Obby Khan’s Business ‘Goodlocal’ Received Over One-Third of Provincial Buy-Local Funds, worth $500,000

Treaty 1 Territory, Homeland of the Red River Métis, Winnipeg, MB – Manitoba Liberals are asking whether political favouritism was at play in the PCs business supports after discovering through Freedom of Information that Obby Khan’s business, GoodLocal, received $500,000 barely a year before he declared his candidacy in Fort Whyte and endorsed PC Heather Stefanson for PC Leader.

In November 2020, when Manitoba was experiencing its disastrous second wave of the pandemic, the PCs announced a $75,000 “shop local” initiative that was widely panned, including by Khan, who lobbied for funding for his own company GoodLocal.

The online store with delivery service has been hyped as “Amazon + Etsy, but local”. It only delivers in select areas within Metro Winnipeg region, and takes a percentage of each sale from local businesses.

On December 3, 2020, Khan’s business received $50,000 from the province.

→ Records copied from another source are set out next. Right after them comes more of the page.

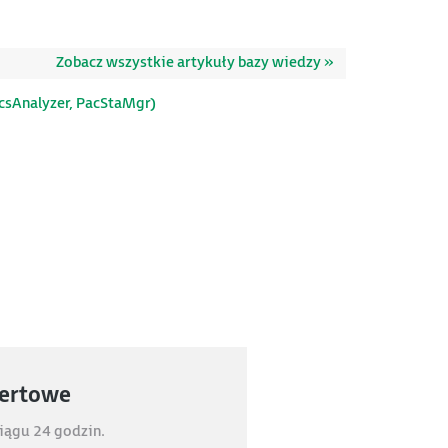
Zobacz wszystkie artykuły bazy wiedzy »
acsAnalyzer, PacStaMgr)
fertowe
iągu 24 godzin.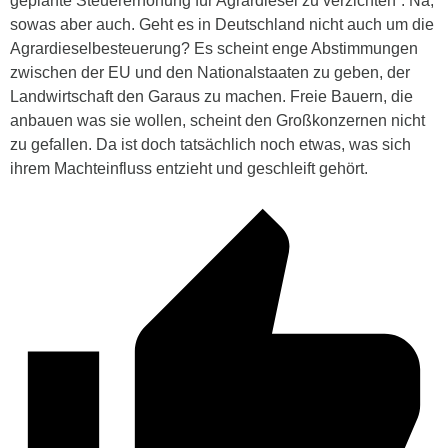
geplante Steuererhöhung für Agrardiesel zu verzichten“. Na,
sowas aber auch. Geht es in Deutschland nicht auch um die
Agrardieselbesteuerung? Es scheint enge Abstimmungen
zwischen der EU und den Nationalstaaten zu geben, der
Landwirtschaft den Garaus zu machen. Freie Bauern, die
anbauen was sie wollen, scheint den Großkonzernen nicht
zu gefallen. Da ist doch tatsächlich noch etwas, was sich
ihrem Machteinfluss entzieht und geschleift gehört.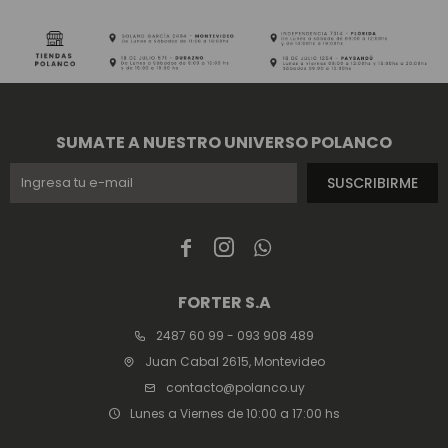
SUMATE A NUESTRO UNIVERSO POLANCO
SUSCRIBIRME



FORTER S.A
2487 60 99 - 093 908 489
Juan Cabal 2615, Montevideo
contacto@polanco.uy
Lunes a Viernes de 10:00 a 17:00 hs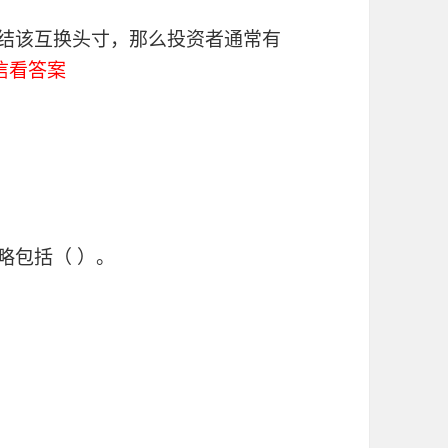
了结该互换头寸，那么投资者通常有
信看答案
略包括（ ）。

Two weeks later, on December 15, 2020, the PCs announced a further $1.5-million for “buy local” programs across the province. The PC government mentioned GoodLocal in their news release, but did not specify the amount of money Khan’s business was receiving.

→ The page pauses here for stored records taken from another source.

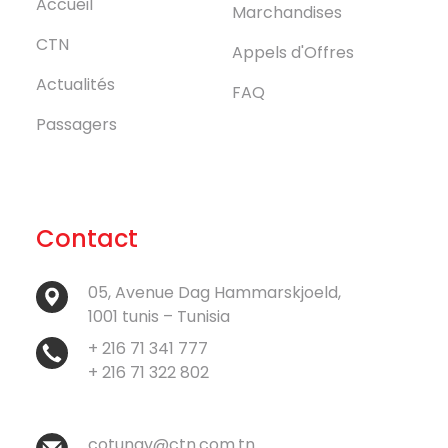
Accueil
Marchandises
CTN
Appels d'Offres
Actualités
FAQ
Passagers
Contact
05, Avenue Dag Hammarskjoeld,
1001 tunis – Tunisia
+ 216 71 341 777
+ 216 71 322 802
cotunav@ctn.com.tn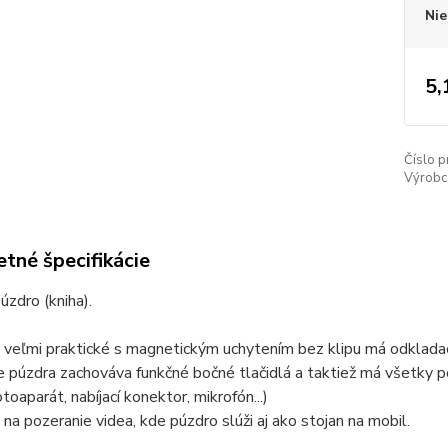
Nie
5,
Číslo p
Výrobc
tné špecifikácie
úzdro (kniha).
 veľmi praktické s magnetickým uchytením bez klipu má odkladací
 púzdra zachováva funkčné bočné tlačidlá a taktiež má všetky 
toaparát, nabíjací konektor, mikrofón...)
 na pozeranie videa, kde púzdro slúži aj ako stojan na mobil.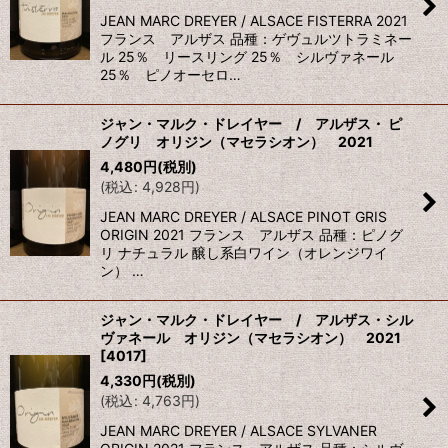
JEAN MARC DREYER / ALSACE FISTERRA 2021
フランス アルザス 品種：ゲヴュルツトラミネー
ル 25％ リースリング 25％ シルヴァネール
25％ ピノオーセロ…
ジャン・マルク・ドレイヤー / アルザス・ ピ
ノグリ オリジン（マセラシオン） 2021
4,480
円
(税別)
(
税込
:
4,928
円
)
JEAN MARC DREYER / ALSACE PINOT GRIS
ORIGIN 2021 フランス アルザス 品種：ピノグ
リ ナチュラル 醸し系白ワイン（オレンジワイ
ン） …
ジャン・マルク・ドレイヤー / アルザス・シル
ヴァネール オリジン（マセラシオン） 2021
[
4017
]
4,330
円
(税別)
(
税込
:
4,763
円
)
JEAN MARC DREYER / ALSACE SYLVANER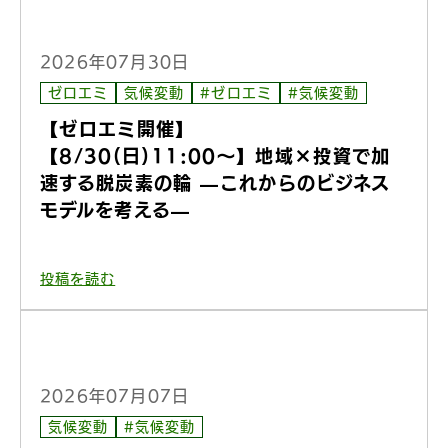
2026年07月30日
ゼロエミ
気候変動
#ゼロエミ
#気候変動
【ゼロエミ開催】
【8/30(日)11:00〜】地域×投資で加
速する脱炭素の輪 —これからのビジネス
モデルを考える—
投稿を読む
2026年07月07日
気候変動
#気候変動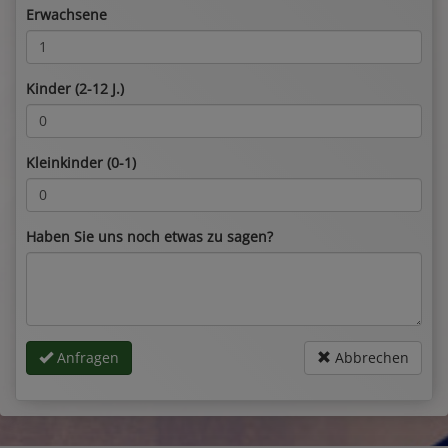
Erwachsene
Kinder (2-12 J.)
Kleinkinder (0-1)
Haben Sie uns noch etwas zu sagen?
Anfragen
Abbrechen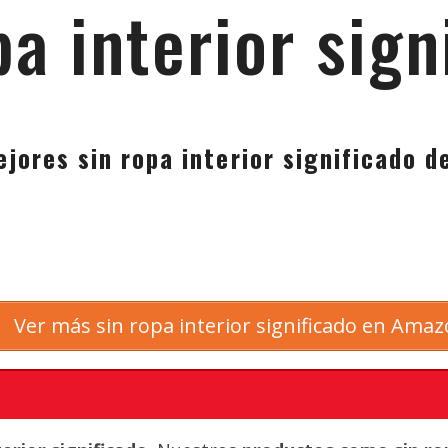
pa interior sign
jores sin ropa interior significado 
Ver más sin ropa interior significado en Ama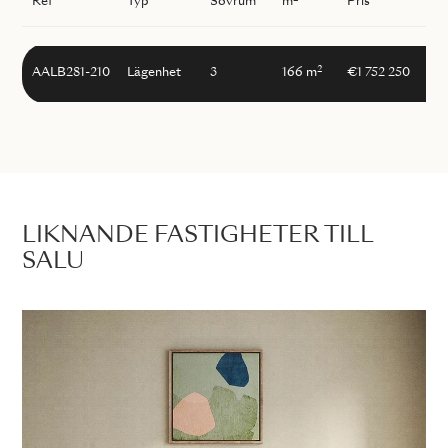
Ref
Typ
Sovrum
m
Pris
2
AALB281-210
Lägenhet
3
166 m
€1 752 250
LIKNANDE FASTIGHETER TILL
SALU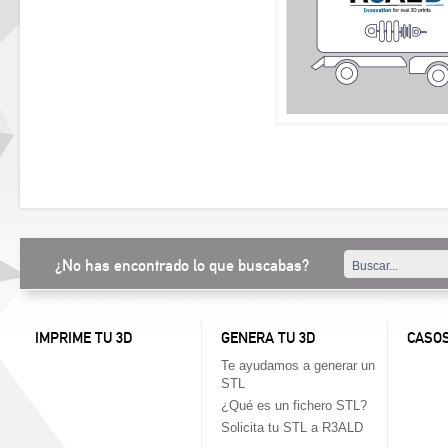
¿No has encontrado lo que buscabas?
IMPRIME TU 3D
GENERA TU 3D
CASOS
Te ayudamos a generar un
STL
¿Qué es un fichero STL?
Solicita tu STL a R3ALD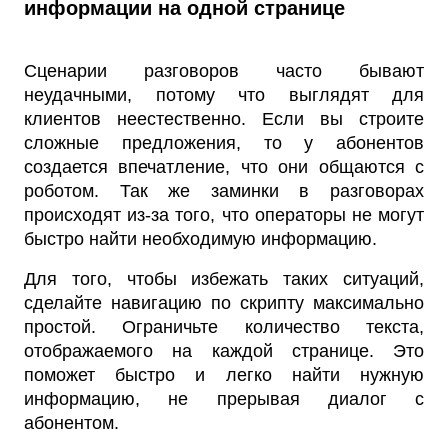
информации на одной странице
Сценарии разговоров часто бывают
неудачными, потому что выглядят для
клиентов неестественно. Если вы строите
сложные предложения, то у абонентов
создается впечатление, что они общаются с
роботом. Так же заминки в разговорах
происходят из-за того, что операторы не могут
быстро найти необходимую информацию.
Для того, чтобы избежать таких ситуаций,
сделайте навигацию по скрипту максимально
простой. Ограничьте количество текста,
отображаемого на каждой странице. Это
поможет быстро и легко найти нужную
информацию, не прерывая диалог с
абонентом.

That information had to be obtained through a Freedom of Information request, which showed that GoodLocal had received $500,000one third of the program’s “buy local” funds for the entire province. That is more than the $409,023 that was split between all Chambers of Commerce in Manitoba, including Winnipeg. $536,000 was left in reserve.

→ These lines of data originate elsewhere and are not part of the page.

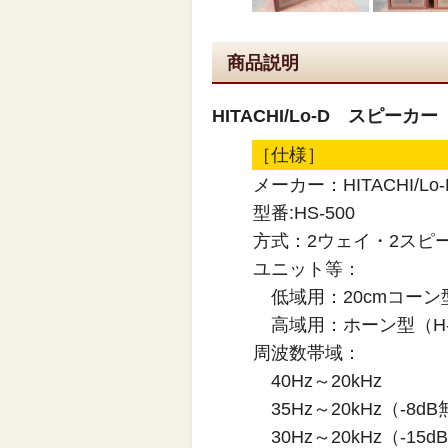
商品説明
HITACHI/Lo-D スピーカー
［仕様］
メーカー：HITACHI/Lo-
型番:HS-500
方式：2ウェイ・2スピ
ユニット等：
低域用：20cmコーン型
高域用：ホーン型（H-
周波数帯域：
40Hz～20kHz
35Hz～20kHz（-8d
30Hz～20kHz（-15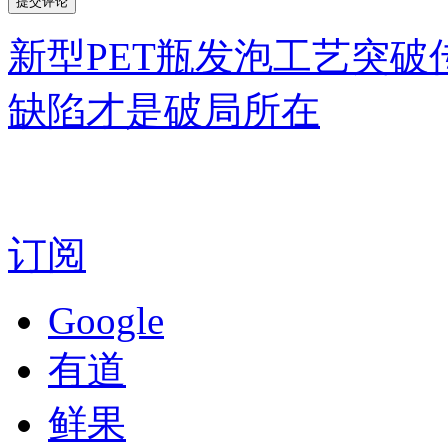
新型PET瓶发泡工艺突破
缺陷才是破局所在
订阅
Google
有道
鲜果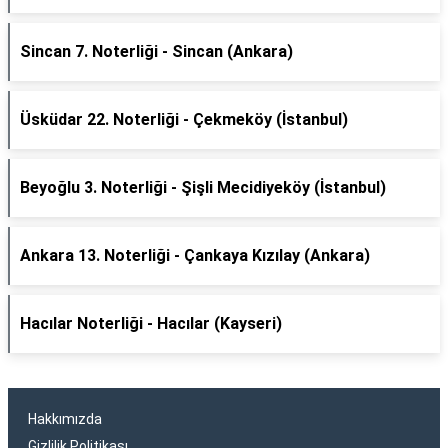
Sincan 7. Noterliği - Sincan (Ankara)
Üsküdar 22. Noterliği - Çekmeköy (İstanbul)
Beyoğlu 3. Noterliği - Şişli Mecidiyeköy (İstanbul)
Ankara 13. Noterliği - Çankaya Kızılay (Ankara)
Hacılar Noterliği - Hacılar (Kayseri)
Hakkımızda
Gizlilik Politikası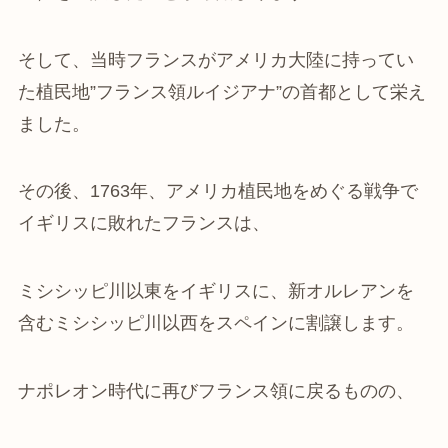
そして、当時フランスがアメリカ大陸に持ってい
た植民地”フランス領ルイジアナ”の首都として栄え
ました。
その後、1763年、アメリカ植民地をめぐる戦争で
イギリスに敗れたフランスは、
ミシシッピ川以東をイギリスに、新オルレアンを
含むミシシッピ川以西をスペインに割譲します。
ナポレオン時代に再びフランス領に戻るものの、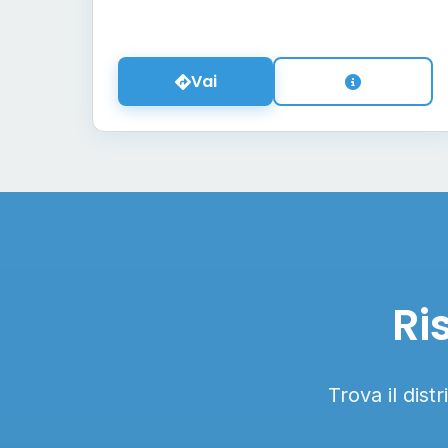
Vai
Ri
Trova il dist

The contract includes guaranteed funds for marketing and promotion.

Just ten months after his business received a $500,000 payment from the PC Government, Khan endorsed Heather Stefanson for PC Leader, in a video where he praised her for being one of the first people to oppose Bill 64. In fact, Stefanson seconded the bill when it was introduced.

“The PCs need to explain just what the deal was, because if this is a candidate recruitment strategy, it is going to cost Manitobans a lot of money,” said Dougald Lamont, Leader of the Manitoba Liberal Party and MLA for St. Boniface. “In a pandemic and in politics, we should not be playing favourites, and plenty of businesses are struggling. This shows that at Manitobans’ time of greatest need, the PCs are only ever thinking of themselves.”